The state is leaving a lot of the decision making to individual school districts.

"It will be a local decision as to which buildings and personnel will be given the app, so at this point, it is too early in the process to determine how many each school district will receive," said Kim Friedman, a spokesman for the state Department of Education. "We're still in the implementation phase. The plan is for districts to receive the app in September," she said.

Act 950, or the 2015 School Safety Act, requires the "panic button alert system" to be in place by Sept. 1, if funding is available.

The implementation of the systems is being funded by the state Department of Education, the department said in a recent memorandum. The department is using funds from the unobligated Public School Fund balance, said state budget administrator Duncan Baird. That balance totaled $58 million on June 30, he said.

The Emergency Management Department last month signed an amendment to its existing contract with Rave Mobile Safety to pay an $850,000 annual license fee for up to 40,000 registered panic button users and a $100,000 panic button setup and configuration fee in the fiscal year that started July 1, the department's records show.

"There could be other panic button systems out there, but we did not do [an] RFP [request for proposal] on this because the 2015 School Safety Act (Act 950 of 2015) says that the panic button system will integrate into the existing statewide Smart911 system," Emergency Management Department spokesman Krista Guthrie said in an email.

"Smart911 is a product of Rave. We have a 5-year contract with Rave for Smart911, so we were able to amend the contract to add these additional services," she said Friday.
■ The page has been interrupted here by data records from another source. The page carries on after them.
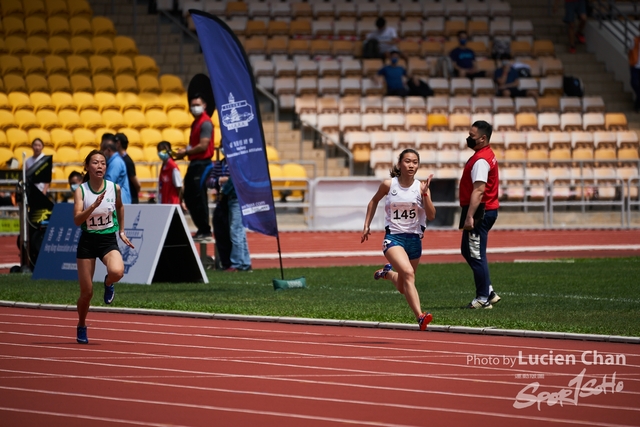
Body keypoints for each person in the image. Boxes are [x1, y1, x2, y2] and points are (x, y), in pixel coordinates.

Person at [361, 149, 436, 330]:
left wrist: (425, 194)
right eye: (408, 161)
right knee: (409, 274)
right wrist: (366, 225)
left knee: (403, 286)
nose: (411, 165)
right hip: (393, 239)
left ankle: (387, 274)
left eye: (415, 162)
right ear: (399, 164)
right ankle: (420, 316)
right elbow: (373, 201)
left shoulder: (421, 187)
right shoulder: (389, 185)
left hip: (414, 241)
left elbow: (432, 216)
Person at [73, 149, 134, 344]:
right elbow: (76, 220)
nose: (100, 166)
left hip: (108, 239)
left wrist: (122, 231)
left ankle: (108, 283)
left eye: (103, 163)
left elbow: (120, 207)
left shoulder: (113, 188)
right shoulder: (81, 190)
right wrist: (92, 206)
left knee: (117, 271)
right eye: (95, 163)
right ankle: (82, 324)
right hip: (88, 242)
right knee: (87, 293)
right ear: (87, 167)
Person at [459, 121, 501, 309]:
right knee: (468, 251)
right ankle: (488, 291)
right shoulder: (485, 155)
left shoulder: (481, 160)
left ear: (483, 138)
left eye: (472, 136)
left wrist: (470, 216)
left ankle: (483, 298)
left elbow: (479, 190)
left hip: (480, 211)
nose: (469, 139)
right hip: (483, 210)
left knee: (475, 254)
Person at [173, 94, 215, 243]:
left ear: (204, 106)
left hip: (203, 163)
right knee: (189, 196)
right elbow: (193, 145)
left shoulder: (205, 123)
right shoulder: (195, 123)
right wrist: (182, 153)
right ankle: (201, 228)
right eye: (192, 105)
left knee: (199, 196)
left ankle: (205, 230)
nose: (194, 108)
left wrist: (186, 152)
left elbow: (203, 145)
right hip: (194, 163)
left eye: (197, 104)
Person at [100, 133, 132, 204]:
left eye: (102, 150)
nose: (101, 153)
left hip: (120, 202)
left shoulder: (115, 163)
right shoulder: (114, 161)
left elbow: (109, 182)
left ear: (108, 150)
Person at [114, 133, 140, 204]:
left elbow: (137, 184)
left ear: (118, 143)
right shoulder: (118, 160)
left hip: (130, 199)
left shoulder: (127, 161)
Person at [156, 141, 184, 206]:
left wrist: (181, 201)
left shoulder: (173, 167)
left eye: (162, 150)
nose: (160, 153)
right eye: (159, 150)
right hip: (164, 202)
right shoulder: (163, 166)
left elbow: (179, 187)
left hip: (173, 203)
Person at [629, 35, 640, 113]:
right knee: (634, 83)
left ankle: (636, 106)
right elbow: (630, 51)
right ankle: (636, 106)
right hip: (635, 66)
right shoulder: (635, 41)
The school safety measure sailed through the state House in a 91-to-0 vote and the state Senate, 34-0.

The measure's House sponsor, Rep. Scott Baltz, D-Pocahontas, did not respond to several requests for comment left on his phone this week.
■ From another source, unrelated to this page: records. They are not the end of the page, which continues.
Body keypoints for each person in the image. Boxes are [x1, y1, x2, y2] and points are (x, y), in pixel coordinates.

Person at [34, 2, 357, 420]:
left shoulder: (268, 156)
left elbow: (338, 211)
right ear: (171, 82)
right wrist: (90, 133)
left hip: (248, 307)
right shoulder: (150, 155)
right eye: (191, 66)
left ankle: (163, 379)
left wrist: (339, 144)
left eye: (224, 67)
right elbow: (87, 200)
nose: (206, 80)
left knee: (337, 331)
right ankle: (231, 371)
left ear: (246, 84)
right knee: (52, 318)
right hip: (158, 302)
The Emergency Management Department is in the third year of a five-year contract with Rave Mobile Safety for Smart911 and Smart Prepare as part of 911 Rural Enhancement for which it pays the company $825,000 a year in license fees, said Guthrie.

"Arkansas chose us because we already have Smart911. It saved Arkansas money because we can go on that," said Ted Mullenix, a former Republican state House member who represents the firm.

Miller said schools in states such as Delaware, Massachusetts, Michigan and Washington already use the panic button app.

Smart911 connects cellphones to 911 operators, Guthrie said. Users create profiles at smart911.com for free and they are linked to one or more cellphones; one profile per family is recommended.

Whenever 911 is called from that phone, the family's data will pop up so the 911 dispatcher can see it, she said. The information stored on those profiles is information a dispatcher would ask for in the event of an emergency, so basically users are answering these questions ahead of time, when they are calm, instead of when they are dealing with an emergency and might panic, she said.

According to the Education Department, Act 950 also requires public schools to:

• Designate an administrator or designee or designees to create an online facility profile for each campus and the district central office. The facility profile will include annotated floor plans of each building, campus layouts and a campus contacts spreadsheet. The documents should be uploaded to Rave Mobile Safety by Sept. 1.

• Ensure district faculty and staff members are trained to use the panic button system. Rave Mobile Safety will conduct a training session Friday.

• Update annotated floor plans, campus layouts and campus spreadsheets each year.